Page-level text extractions:
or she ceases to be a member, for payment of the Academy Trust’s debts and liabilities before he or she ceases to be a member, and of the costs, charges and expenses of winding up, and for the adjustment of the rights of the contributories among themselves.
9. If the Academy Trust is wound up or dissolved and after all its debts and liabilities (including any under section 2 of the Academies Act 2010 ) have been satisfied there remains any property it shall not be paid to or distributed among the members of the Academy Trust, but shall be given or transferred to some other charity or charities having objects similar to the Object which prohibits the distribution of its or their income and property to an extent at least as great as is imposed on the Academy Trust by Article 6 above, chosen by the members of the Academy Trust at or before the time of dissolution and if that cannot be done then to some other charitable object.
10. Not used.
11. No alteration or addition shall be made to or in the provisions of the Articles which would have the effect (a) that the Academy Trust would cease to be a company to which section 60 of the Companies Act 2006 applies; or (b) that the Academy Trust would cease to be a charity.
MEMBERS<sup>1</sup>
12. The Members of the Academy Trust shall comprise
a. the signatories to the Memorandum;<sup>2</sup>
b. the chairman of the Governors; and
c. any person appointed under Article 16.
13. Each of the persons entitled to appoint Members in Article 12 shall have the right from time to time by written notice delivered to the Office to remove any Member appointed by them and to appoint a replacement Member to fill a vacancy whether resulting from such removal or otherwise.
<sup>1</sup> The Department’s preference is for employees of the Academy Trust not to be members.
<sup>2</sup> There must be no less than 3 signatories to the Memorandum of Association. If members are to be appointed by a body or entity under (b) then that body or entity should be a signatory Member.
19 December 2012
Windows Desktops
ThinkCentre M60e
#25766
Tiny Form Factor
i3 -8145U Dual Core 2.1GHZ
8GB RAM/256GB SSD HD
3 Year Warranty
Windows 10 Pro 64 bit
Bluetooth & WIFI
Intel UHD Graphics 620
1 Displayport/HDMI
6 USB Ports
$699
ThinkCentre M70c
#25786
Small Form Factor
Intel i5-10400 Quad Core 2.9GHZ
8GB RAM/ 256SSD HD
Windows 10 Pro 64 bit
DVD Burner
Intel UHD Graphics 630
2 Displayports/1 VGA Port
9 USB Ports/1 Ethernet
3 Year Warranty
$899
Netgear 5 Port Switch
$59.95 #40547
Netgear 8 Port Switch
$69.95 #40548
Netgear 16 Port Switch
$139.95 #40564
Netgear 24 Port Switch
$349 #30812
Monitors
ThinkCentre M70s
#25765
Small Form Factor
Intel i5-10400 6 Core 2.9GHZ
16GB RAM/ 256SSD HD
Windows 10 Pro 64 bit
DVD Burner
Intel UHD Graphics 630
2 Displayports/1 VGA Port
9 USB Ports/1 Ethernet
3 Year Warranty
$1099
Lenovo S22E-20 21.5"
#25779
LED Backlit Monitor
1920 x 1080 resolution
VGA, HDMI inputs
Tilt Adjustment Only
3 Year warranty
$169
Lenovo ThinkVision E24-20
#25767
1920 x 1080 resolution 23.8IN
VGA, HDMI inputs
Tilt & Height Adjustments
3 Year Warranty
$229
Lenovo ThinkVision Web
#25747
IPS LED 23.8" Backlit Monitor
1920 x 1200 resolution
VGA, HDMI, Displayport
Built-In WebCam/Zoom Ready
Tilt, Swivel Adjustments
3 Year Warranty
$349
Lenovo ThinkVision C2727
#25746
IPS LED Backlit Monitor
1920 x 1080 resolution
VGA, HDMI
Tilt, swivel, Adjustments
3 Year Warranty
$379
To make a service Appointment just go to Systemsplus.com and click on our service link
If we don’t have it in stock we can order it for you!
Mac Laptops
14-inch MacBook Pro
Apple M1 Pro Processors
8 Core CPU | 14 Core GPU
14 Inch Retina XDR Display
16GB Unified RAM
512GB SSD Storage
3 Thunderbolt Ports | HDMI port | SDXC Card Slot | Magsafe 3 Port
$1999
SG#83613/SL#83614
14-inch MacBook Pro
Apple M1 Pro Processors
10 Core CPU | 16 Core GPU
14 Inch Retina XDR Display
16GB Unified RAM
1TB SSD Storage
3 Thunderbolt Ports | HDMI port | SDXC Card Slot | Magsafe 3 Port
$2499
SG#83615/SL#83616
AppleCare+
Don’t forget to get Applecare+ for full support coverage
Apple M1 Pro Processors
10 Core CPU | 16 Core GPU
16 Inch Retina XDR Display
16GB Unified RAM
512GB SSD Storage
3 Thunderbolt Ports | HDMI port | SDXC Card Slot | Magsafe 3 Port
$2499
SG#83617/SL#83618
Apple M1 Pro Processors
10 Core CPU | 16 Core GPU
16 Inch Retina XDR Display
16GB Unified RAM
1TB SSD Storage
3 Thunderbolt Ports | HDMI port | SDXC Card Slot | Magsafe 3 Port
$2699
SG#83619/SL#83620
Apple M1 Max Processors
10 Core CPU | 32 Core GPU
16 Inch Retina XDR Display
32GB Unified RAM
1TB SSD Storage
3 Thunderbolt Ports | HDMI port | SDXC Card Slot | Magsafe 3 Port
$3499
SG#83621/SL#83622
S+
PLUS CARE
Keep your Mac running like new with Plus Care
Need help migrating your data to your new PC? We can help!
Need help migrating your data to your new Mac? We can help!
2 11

• DIRECTIONS FOR THIS TASK:
Among the entries above, find every line holding "ThinkVision" and copy it.

• ANSWER TO THIS EXERCISE:
Lenovo ThinkVision E24-20
Lenovo ThinkVision Web
Lenovo ThinkVision C2727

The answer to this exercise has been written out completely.